### Что сделать
a. С какого возраста, согласно отрывку интервью о коллекции портретов, у рассказчика стала образовываться коллекция?
b. Определите, согласуются ли с отрывком интервью о коллекции портретов три утверждения: (i) в детстве рассказчик хотел стать летчиком; (ii) портреты писателей продавались в виде застекленных овалов, которые вешали на стену; (iii) коллекция сохранилась до сегодняшнего дня. На каждое ответьте «да» или «нет» и приведите решающие слова из отрывка.
c. Подхватите отрывок интервью о коллекции портретов писателей и продолжите его сразу после последней реплики.

### Текст упражнения
-----

А кем я хотел быть? Ну, не летчиком. Я был скептик от рождения. Впрочем, одна вещь была весьма показательная. Осталось воспоминание, что лет с трех-четырех у меня стала образовываться коллекция… Тогда продавались такие вот кругленькие, такого вот диаметра портреты русских писателей, этакие застекленные овалы – на стенку вешать. И я в еще почти бессознательном возрасте собрал такую коллекцию. С тех пор у меня перед глазами – Достоевский (который тогда не был очень поощряем), Чехов, Толстой, Некрасов, Пушкин. Я был ребенком, который только-только начинал читать, а вот… собирал их лица.

– Смотрите: вы собирали лица именно писателей, а не художников, например, и не музыкантов.

– Да. До сегодняшнего дня грущу, что где-то к концу войны эта коллекция затерялась.

– А вы в войну в эвакуации были?

-----

### Приведенные строки
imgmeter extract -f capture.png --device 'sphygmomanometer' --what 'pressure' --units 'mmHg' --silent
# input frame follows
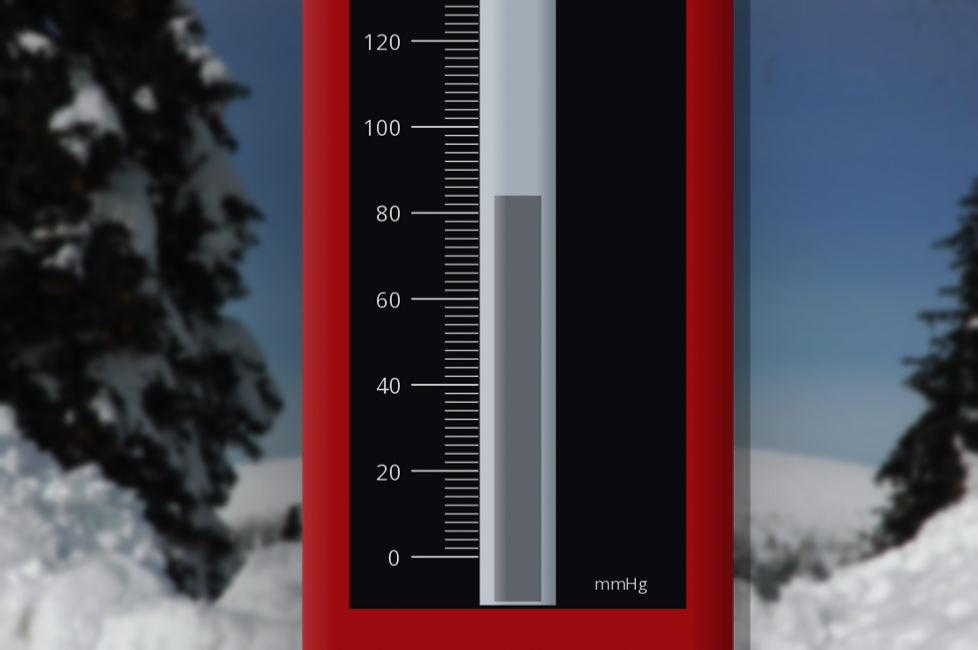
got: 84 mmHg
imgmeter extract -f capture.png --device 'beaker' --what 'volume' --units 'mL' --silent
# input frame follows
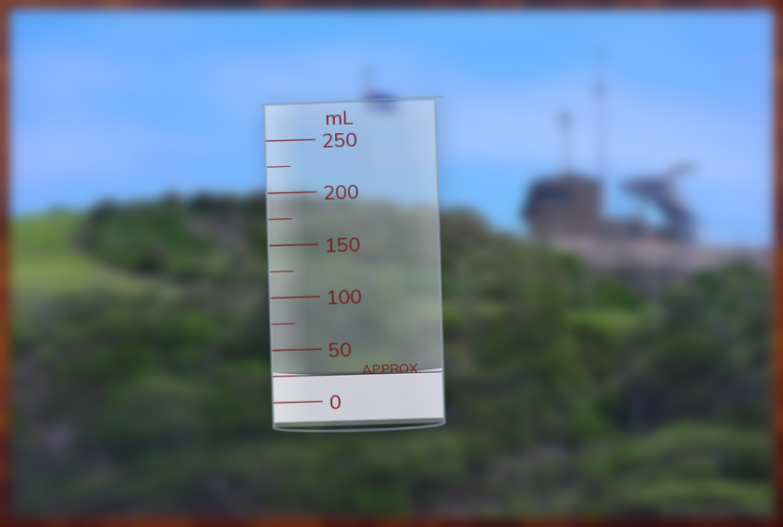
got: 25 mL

-----

### Ответы по пунктам
a. Лет с трех-четырех.

b.
(i) Нет: «Ну, не летчиком.»
(ii) Да: «этакие застекленные овалы – на стенку вешать»
(iii) Нет: «где-то к концу войны эта коллекция затерялась»

c.
– В эвакуации мы были всего два месяца. Поехали в мамину деревню, откуда она родом, – в Рязанской области. Прямо к немцам. Но нам повезло: все-таки немцы стояли через деревню. Мы там месяца два пожили, а когда начался некоторый откат немцев от Москвы (зима 41-го года), за нами приехал один из моих дядьев, сунул меня в свою полуторку, и я доехал до Москвы, лежа у него под коленками, накрытый дерюгой. Он за рулем, и все время проверяли: «Чего везешь?» – «Скарб».

– А что, детей перевозить нельзя было?

– Такой был указ до 43-го, кажется, года. Чтобы перевозить детей, нужно было специальное разрешение. Возвращаться из эвакуации в 41-42-м году было невозможно. Меня и провезли под ватником, который пропах бензином, нелегально. До сих пор этот запах помню… А дальше вся война – в Москве. 16 октября я помню в Москве, потом – отсутствие, а в декабре мы вернулись.

– Страшно было в Москве? Или «жизнь продолжалась»?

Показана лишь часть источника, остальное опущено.